▸ Problem statement: Search the records that follow and extract every line containing the string "Scheda".

▸ Task input:
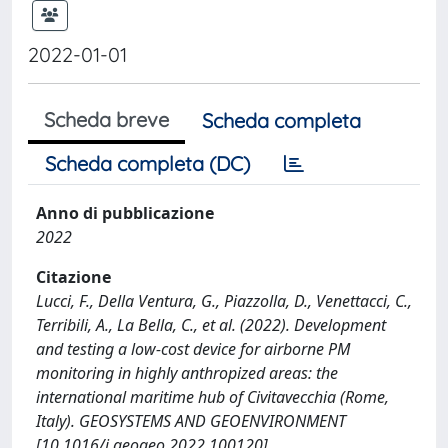
2022-01-01
Scheda breve
Scheda completa
Scheda completa (DC)
Anno di pubblicazione
2022
Citazione
Lucci, F., Della Ventura, G., Piazzolla, D., Venettacci, C.,
Terribili, A., La Bella, C., et al. (2022). Development
and testing a low-cost device for airborne PM
monitoring in highly anthropized areas: the
international maritime hub of Civitavecchia (Rome,
Italy). GEOSYSTEMS AND GEOENVIRONMENT
[10.1016/j.geogeo.2022.100120].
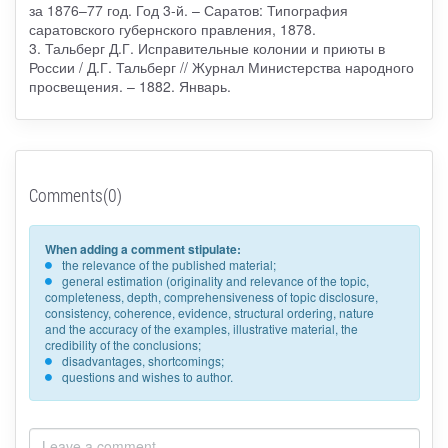
за 1876–77 год. Год 3-й. – Саратов: Типография
саратовского губернского правления, 1878.
3. Тальберг Д.Г. Исправительные колонии и приюты в
России / Д.Г. Тальберг // Журнал Министерства народного
просвещения. – 1882. Январь.
Comments(0)
When adding a comment stipulate:
the relevance of the published material;
general estimation (originality and relevance of the topic,
completeness, depth, comprehensiveness of topic disclosure,
consistency, coherence, evidence, structural ordering, nature
and the accuracy of the examples, illustrative material, the
credibility of the conclusions;
disadvantages, shortcomings;
questions and wishes to author.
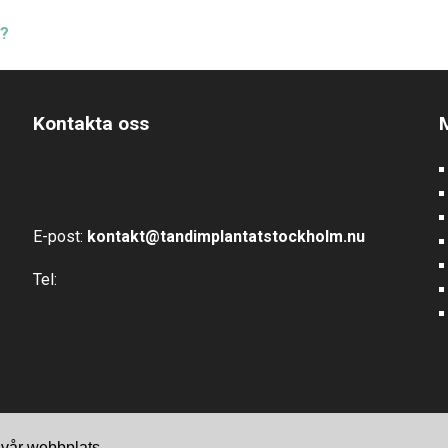
a?
Kontakta oss
E-post:
kontakt@tandimplantatstockholm.nu
Tel:
r vår webbplats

▸ Response box:
Scheda breve
Scheda completa
Scheda completa (DC)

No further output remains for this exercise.